*PROBLEM DETAILS:* Collect every line of the material below that contains the string "evenodd".

• • • • •

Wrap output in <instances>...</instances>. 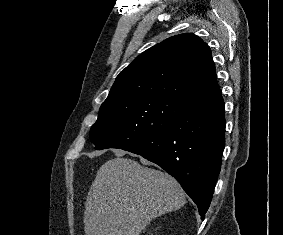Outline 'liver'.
Here are the masks:
<instances>
[{"label": "liver", "instance_id": "liver-1", "mask_svg": "<svg viewBox=\"0 0 283 235\" xmlns=\"http://www.w3.org/2000/svg\"><path fill=\"white\" fill-rule=\"evenodd\" d=\"M116 155L99 168L90 187L85 235H139L152 219L185 204V194L172 176L122 158L124 152Z\"/></svg>", "mask_w": 283, "mask_h": 235}]
</instances>
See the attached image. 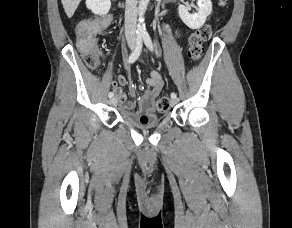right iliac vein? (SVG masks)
Wrapping results in <instances>:
<instances>
[{"mask_svg": "<svg viewBox=\"0 0 292 228\" xmlns=\"http://www.w3.org/2000/svg\"><path fill=\"white\" fill-rule=\"evenodd\" d=\"M134 46H135L134 42H130V43H129V47H130L131 49H133ZM109 102H110L111 105H116V103H117V98H116V97H112V98L110 99Z\"/></svg>", "mask_w": 292, "mask_h": 228, "instance_id": "63e3f726", "label": "right iliac vein"}]
</instances>
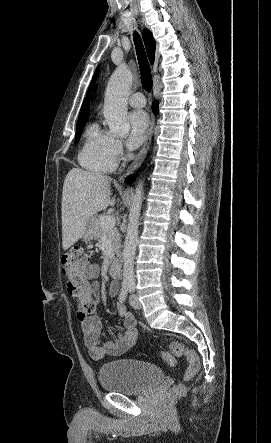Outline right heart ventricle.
Instances as JSON below:
<instances>
[{
  "instance_id": "e07e8e85",
  "label": "right heart ventricle",
  "mask_w": 271,
  "mask_h": 443,
  "mask_svg": "<svg viewBox=\"0 0 271 443\" xmlns=\"http://www.w3.org/2000/svg\"><path fill=\"white\" fill-rule=\"evenodd\" d=\"M113 136L100 129L97 122L88 126L84 141L78 153L79 163L94 172L108 173L116 167V158L111 152Z\"/></svg>"
}]
</instances>
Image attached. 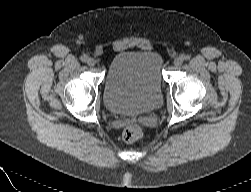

• • • • •

*COMPLETE ANSWER:*
[{"label": "liver", "instance_id": "liver-1", "mask_svg": "<svg viewBox=\"0 0 283 235\" xmlns=\"http://www.w3.org/2000/svg\"><path fill=\"white\" fill-rule=\"evenodd\" d=\"M116 155L99 168L90 187L85 235H139L152 219L185 204V194L172 176L122 158L124 152Z\"/></svg>", "mask_w": 283, "mask_h": 235}]
[{"mask_svg": "<svg viewBox=\"0 0 292 228\" xmlns=\"http://www.w3.org/2000/svg\"><path fill=\"white\" fill-rule=\"evenodd\" d=\"M134 46H135L134 42H130V43H129V47H130L131 49H133ZM109 102H110L111 105H116V103H117V98H116V97H112V98L110 99Z\"/></svg>", "mask_w": 292, "mask_h": 228, "instance_id": "63e3f726", "label": "right iliac vein"}]
  "mask_svg": "<svg viewBox=\"0 0 271 443\" xmlns=\"http://www.w3.org/2000/svg\"><path fill=\"white\" fill-rule=\"evenodd\" d=\"M113 136L100 129L97 122L88 126L84 141L78 153L79 163L94 172L108 173L116 167V158L111 152Z\"/></svg>"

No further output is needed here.